- **WHAT IS NEEDED**: Please repeat the lines below exactly. Begin with the line containing "paired with the heart-wrenching lyrical" and go on through the line containing "Closest faces keep".

- **RECORDS**:
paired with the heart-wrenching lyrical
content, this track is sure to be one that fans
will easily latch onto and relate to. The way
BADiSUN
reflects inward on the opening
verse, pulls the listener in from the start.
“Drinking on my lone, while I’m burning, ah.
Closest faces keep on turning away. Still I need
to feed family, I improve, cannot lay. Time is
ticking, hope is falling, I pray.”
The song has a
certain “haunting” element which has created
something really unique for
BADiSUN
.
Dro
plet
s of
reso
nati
---
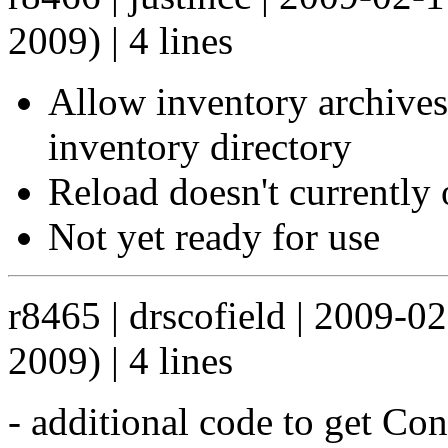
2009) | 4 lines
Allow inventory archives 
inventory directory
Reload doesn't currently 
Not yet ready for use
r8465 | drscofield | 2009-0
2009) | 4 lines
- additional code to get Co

- **SOLUTION FOR THIS PROBLEM**:
paired with the heart-wrenching lyrical
content, this track is sure to be one that fans
will easily latch onto and relate to. The way
BADiSUN
reflects inward on the opening
verse, pulls the listener in from the start.
“Drinking on my lone, while I’m burning, ah.
Closest faces keep on turning away. Still I need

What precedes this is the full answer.